Le Big Bang
Je vous prie tout d’abord de
m’excuser, j’ai eu un accident de voiture avant
de rentrer chez moi et de me mettre à mon ordinateur. Je
vous rassure, sans
aucune gravité, un simple choc. Néanmoins
j’ai un peu mal à la tête. Tout va
bien.
Pour commencer je voudrais vous raconter un fait divers.
Un matin, Georges
Walter Appleby, un jeune homme, se rend à son travail. Il se
trouve donc à
l’arrêt du bus, par hasard juste sur une plaque
d’égout. Or, juste à ce moment,
une violente explosion de gaz se produit dans les égouts.
Georges Walter
Appleby est donc projeté dans les airs. Il retombe
à la verticale de son point
de départ, la plaque d’égout, ou du
moins le trou, puisque la plaque s’est
volatilisée. Il patauge un bon moment, réussit
à ressortir, boueux et
contusionné. Il se retrouve un peu plus loin sur le
trottoir, juste sur une
seconde plaque d’égout. Celle-ci explose
à son tour et le malheureux Georges
Walter Appleby est de nouveau projeté dans les airs. Il
atterrit sur le toit
d’une maison voisine, où il s’accroche
à une antenne de télévision.
À l’arrivée
des pompiers, et malgré les injonctions de ces derniers, il
refuse de
descendre. Finalement il fallut scier l’antenne de
télévision et l’anesthésier
(Georges Walter Appleby, pas l’antenne de
télévision) pour les séparer (Georges
Walter Appleby et l’antenne de
télévision).
Je viens de vous raconter deux histoires.
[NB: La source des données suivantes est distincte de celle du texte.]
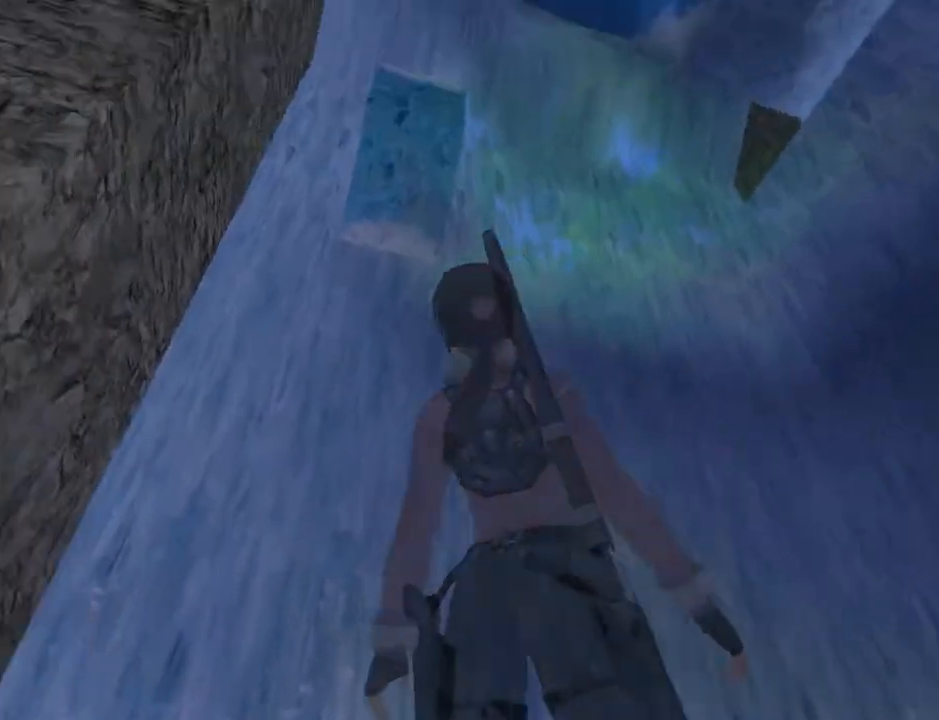
{"dt_ms": 500, "buttons": ["L2"], "left_stick": "center", "right_stick": "center", "events": [[133, "DPAD_LEFT", "up"], [267, "DPAD_DOWN", "up"]]}
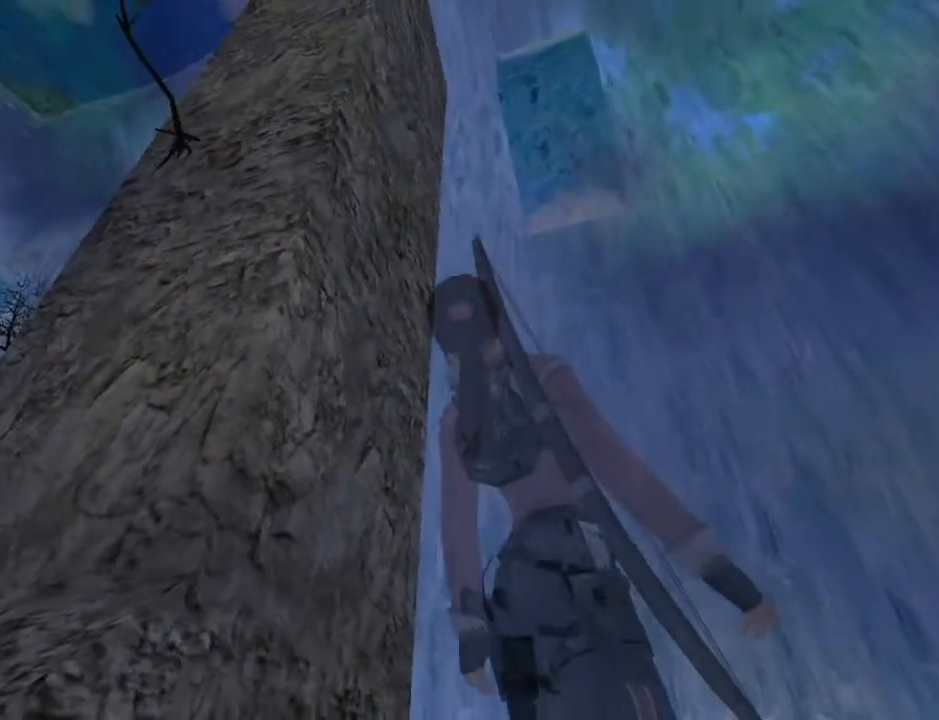
{"dt_ms": 500, "buttons": ["L2", "DPAD_RIGHT"], "left_stick": "center", "right_stick": "center", "events": [[233, "DPAD_RIGHT", "down"]]}
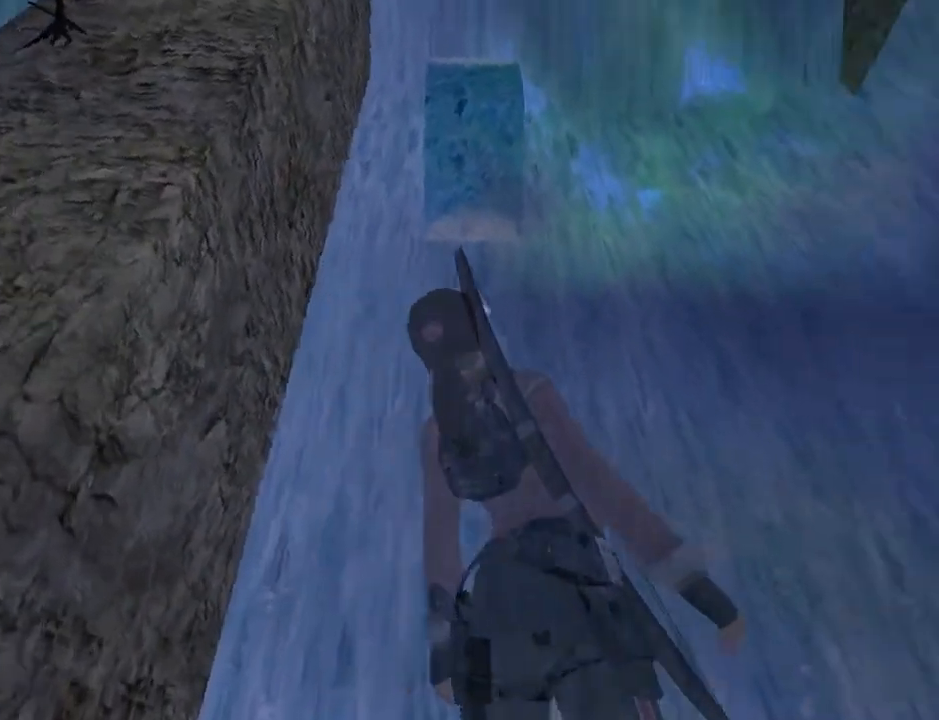
{"dt_ms": 500, "buttons": ["L2", "DPAD_RIGHT"], "left_stick": "center", "right_stick": "center", "events": []}
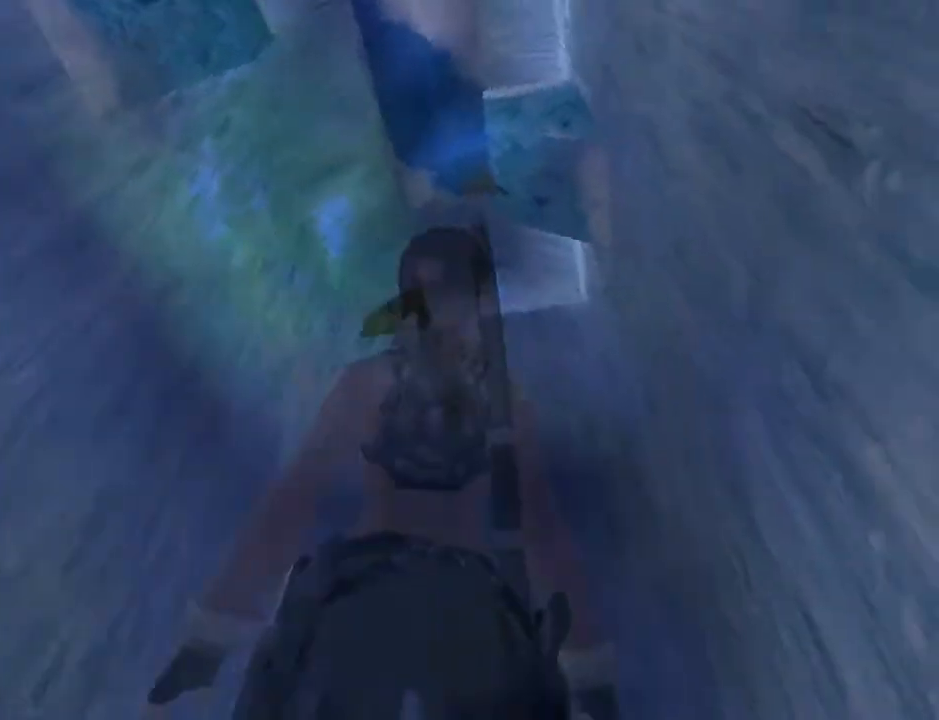
{"dt_ms": 500, "buttons": ["L2"], "left_stick": "center", "right_stick": "center", "events": [[33, "DPAD_RIGHT", "up"]]}
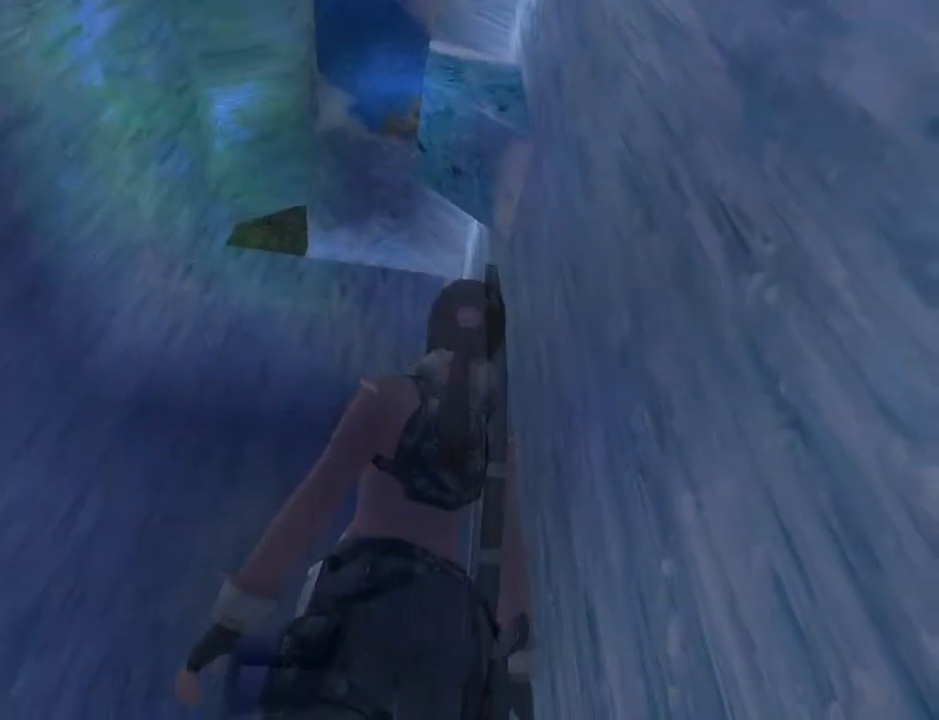
{"dt_ms": 500, "buttons": ["DPAD_LEFT"], "left_stick": "center", "right_stick": "center", "events": [[133, "L2", "up"], [200, "DPAD_LEFT", "down"]]}
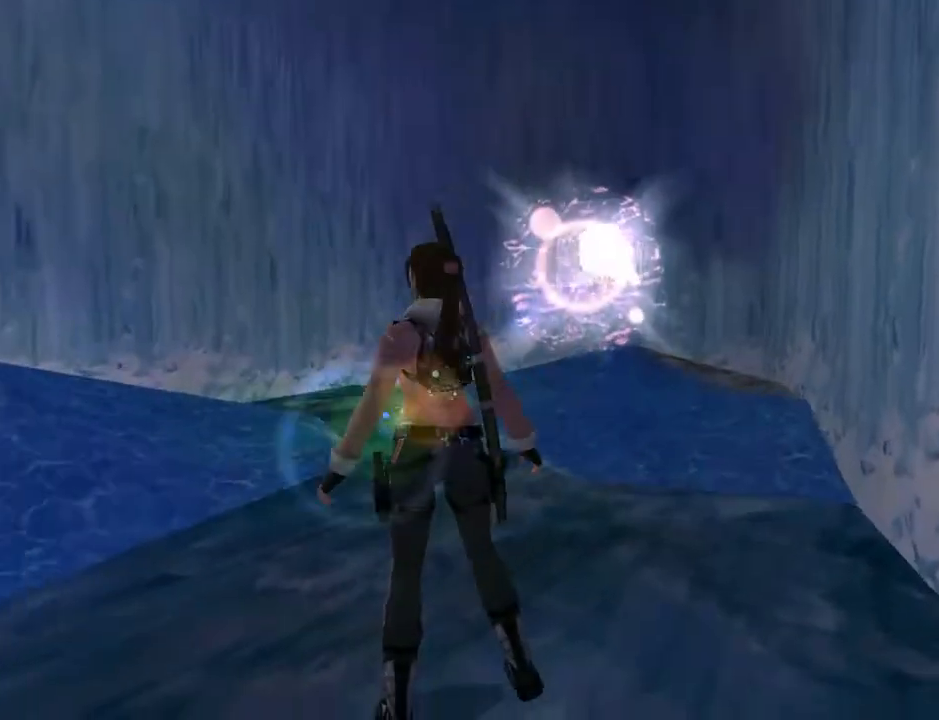
{"dt_ms": 500, "buttons": ["DPAD_LEFT"], "left_stick": "center", "right_stick": "center", "events": []}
La
première est tout à fait
vraisemblable, et je remercie tous ceux qui m’ont cru, et
encore plus ceux qui
se sont inquiété. Cependant je dois à
la vérité d’avouer que je
n’ai été
victime d’aucun accident de voiture ce soir. Cela aurait pu
se produire (tous
ceux qui me connaissent bien s’étonnent que cela
ne m’arrive pas plus souvent) et
j’aurais pu avoir mal à la tête. Mais ce
n’est pas vrai.
En revanche l’aventure de Georges Walter
Appleby et des bouches d’égout,
digne des plus délirants films burlesques d’Harold
Lloyd ou de Buster Keaton,
et à laquelle certains d’entre vous
n’ont peut-être pas accordé foi (et on
les
comprend) s’est réellement produite, à
Brisbane en Australie, il y a quelques
décennies.
Ainsi donc vous m’avez fait
l’amitié de croire ce qui était faux et
de ne
pas croire ce qui était vrai.
Si je vous ai gratifié de cette longue
introduction, car c’en est une, c’est
parce que, en ces temps où nous ne savons plus en quoi
croire, j’ai entrepris
de me demander en quoi nous croyons, et pourquoi nous y croyons. Afin
de le
faire, j’ai choisi non pas de me pencher sur les faits divers
aussi
croustillants puissent-ils être, mais sur des questions de
plus d’importance,
je veux parler de la cosmogonie. Qu’est-ce ? Des
récits de la naissance du
monde. J’en ai sélectionné trois, de
genres différents.
Le premier récit est tahitien. Il
évoque le personnage de Ta’aroa,
l’ancêtre
de tous les dieux, qui tourne, enfermé dans ses coquilles,
dans l’espace de
l’obscurité permanente. Mais un jour il en a
assez, il frappe sa coquille et
celle-ci se brise. Ta’aroa se retrouve seul dans le vide et
personne ni rien ne
répond à ses cris. Il est fort en
colère. Il renverse alors une de ses
coquilles pour en faire un dôme pour le ciel. Il utilisa une
autre de ses
coquilles pour le roc et pour le sable. Il fit de son épine
dorsale une chaîne
de montagnes, de ses côtes les flancs des montagnes, de ses
viscères les grands
nuages qui flottent, de sa chair la richesse de la terre, de ses bras
et ses
jambes la force de la terre, de ses ongles de main et de pied les
écailles et
les carapaces des poissons, de ses plumes les arbres, les buissons et
les
plantes grimpantes pour vêtir la terre, et le sang de
Ta’aroa s’échauffa et
s’en fut rougir le ciel et les arcs-en-ciel.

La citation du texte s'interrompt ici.